#### What you should do
Within the records below, reproduce without change the lines from the line that has "Command & Conquer" through the line that has "Ok, Unstable FPS", and only those.

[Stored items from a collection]
======
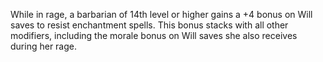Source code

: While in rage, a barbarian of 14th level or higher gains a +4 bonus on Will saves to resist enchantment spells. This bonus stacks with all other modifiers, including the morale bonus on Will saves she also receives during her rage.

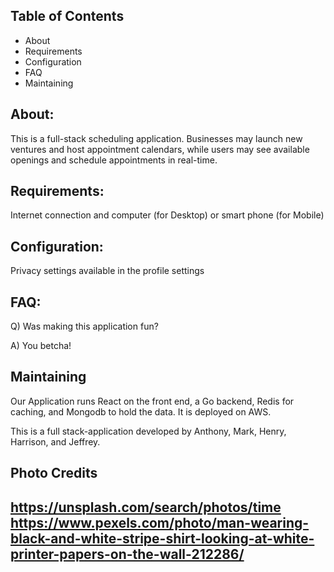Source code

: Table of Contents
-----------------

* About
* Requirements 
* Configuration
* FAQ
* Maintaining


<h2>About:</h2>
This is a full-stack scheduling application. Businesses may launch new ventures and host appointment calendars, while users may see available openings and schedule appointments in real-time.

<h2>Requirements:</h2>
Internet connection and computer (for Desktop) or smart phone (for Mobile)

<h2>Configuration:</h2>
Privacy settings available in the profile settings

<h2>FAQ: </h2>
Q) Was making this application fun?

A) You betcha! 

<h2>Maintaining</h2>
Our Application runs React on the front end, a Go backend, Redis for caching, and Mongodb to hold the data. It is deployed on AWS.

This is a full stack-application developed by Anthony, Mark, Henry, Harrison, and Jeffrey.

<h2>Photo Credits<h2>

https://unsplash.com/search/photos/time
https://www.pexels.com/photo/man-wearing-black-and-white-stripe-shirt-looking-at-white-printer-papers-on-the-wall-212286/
======
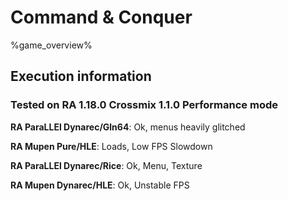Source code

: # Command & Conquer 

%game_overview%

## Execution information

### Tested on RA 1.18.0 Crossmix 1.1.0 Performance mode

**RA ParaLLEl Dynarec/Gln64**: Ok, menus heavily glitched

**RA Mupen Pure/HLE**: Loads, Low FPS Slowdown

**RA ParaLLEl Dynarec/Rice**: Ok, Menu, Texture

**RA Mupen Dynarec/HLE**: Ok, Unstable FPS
======
#### Expected answer
: # Command & Conquer 

%game_overview%

## Execution information

### Tested on RA 1.18.0 Crossmix 1.1.0 Performance mode

**RA ParaLLEl Dynarec/Gln64**: Ok, menus heavily glitched

**RA Mupen Pure/HLE**: Loads, Low FPS Slowdown

**RA ParaLLEl Dynarec/Rice**: Ok, Menu, Texture

**RA Mupen Dynarec/HLE**: Ok, Unstable FPS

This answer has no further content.